WASHINGTON — U.S. businesses, beset by a sluggish economy and tax-law uncertainty, have reduced their investment spending plans by 2.5% for this year, the biggest cut since the last recession, the Commerce Department reported Thursday.
The department said a survey completed in August found that businesses, after adjusting for inflation, plan to spend $376.47 billion this year on capital improvement projects, down from $386.32 billion actually spent in 1985.
It would be the first decline in business investment since 1983 and the biggest drop since a 7.9% plunge in 1982. Business spending on expansion and modernization rose 8.7% in 1985 after surging 15.8% in 1984.

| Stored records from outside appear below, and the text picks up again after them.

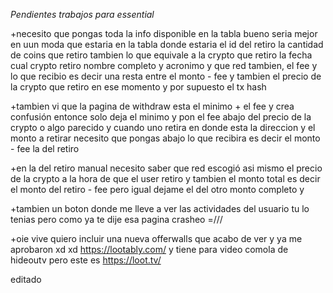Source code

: *Pendientes trabajos para essential*

+necesito que pongas toda la info disponible en la tabla bueno seria mejor en uun moda que estaria en la tabla donde estaria el id del retiro la cantidad de coins que retiro tambien lo que equivale a la crypto que retiro  la fecha cual crypto retiro nombre completo y acronimo y que red tambien, el fee y lo que recibio es decir una resta entre el monto - fee y tambien el precio de la crypto que retiro en ese momento y por supuesto el tx hash

+tambien vi que la pagina de withdraw esta el minimo + el fee y crea confusión entonce solo deja el minimo y pon el fee abajo del precio de la crypto o algo parecido y cuando uno retira en donde esta la direccion y el monto a retirar necesito que pongas abajo lo que recibira es decir el monto - fee la del retiro

+en la del retiro manual necesito saber que red escogió asi mismo el precio de la crypto a la hora de que el user retiro y tambien el monto total es decir el monto del retiro - fee  pero igual dejame el del otro monto completo y 

+tambien un boton donde me lleve a ver las actividades del usuario tu lo tenias pero como ya te dije esa pagina crasheo =/// 

+oie vive quiero incluir una nueva offerwalls que acabo de ver y ya me aprobaron xd xd
https://lootably.com/
y tiene para video comola de hideoutv pero este es https://loot.tv/


editado
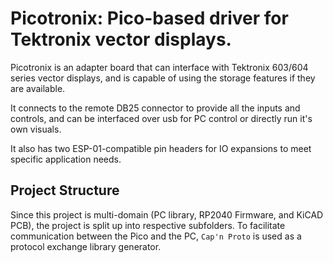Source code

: # Picotronix: Pico-based driver for Tektronix vector displays.

Picotronix is an adapter board that can interface with Tektronix 603/604 series vector displays,
and is capable of using the storage features if they are available.

It connects to the remote DB25 connector to provide all the inputs and controls, and can be interfaced
over usb for PC control or directly run it's own visuals.

It also has two ESP-01-compatible pin headers for IO expansions to meet specific application needs.




## Project Structure

Since this project is multi-domain (PC library, RP2040 Firmware, and KiCAD PCB),
the project is split up into respective subfolders. To facilitate communication between the Pico and
the PC, `Cap'n Proto` is used as a protocol exchange library generator.
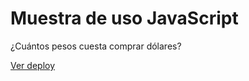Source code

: # Muestra de uso JavaScript
¿Cuántos pesos cuesta comprar dólares?  

[Ver deploy](https://maru10h.github.io/tarea-conversor/)
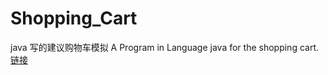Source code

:# Shopping_Cart
java 写的建议购物车模拟 A Program in Language java for the shopping cart.  
[链接](https://autuanliu.github.io/Shopping_Cart)
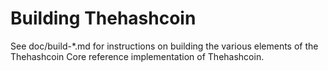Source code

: Building Thehashcoin
================

See doc/build-*.md for instructions on building the various
elements of the Thehashcoin Core reference implementation of Thehashcoin.
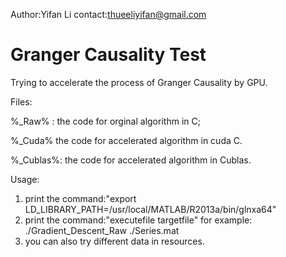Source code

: Author:Yifan Li
contact:thueeliyifan@gmail.com


Granger Causality Test
===================



Trying to accelerate the process of Granger Causality by GPU.

Files:

%_Raw% : the code for orginal algorithm in C;

%_Cuda% the code for accelerated algorithm in cuda C.

%_Cublas%: the code for accelerated algorithm in Cublas.


Usage:

1. print the command:"export LD_LIBRARY_PATH=/usr/local/MATLAB/R2013a/bin/glnxa64"
2. print the command:"executefile targetfile" for example: ./Gradient_Descent_Raw ./Series.mat
3. you can also try different data in resources.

Economists blamed the weak economy, cutbacks in oil and gas drilling and uncertainty over changes in the tax law for the steep decline in capital investment plans.
Many analysts said they believed the investment decline will be even worse than the survey plans indicate, throwing further doubt on the Reagan Administration's forecast for revived economic growth in the second half of the year.
The new estimate of spending plans represented a downward revision from the previous survey taken in April and May. At that time, businesses were planning a somewhat smaller 1.3% cut in investment this year.
"The downward revision from an already dismal figure certainly isn't encouraging for economic growth for the rest of the year," said David Wyss, economist with Data Resources of Lexington, Mass.
The Administration is forecasting that the economy, as measured by the gross national product, will expand at a robust annual rate of 4% in the last six months of this year, up substantially from the anemic 2.2% growth rate turned in from January through June.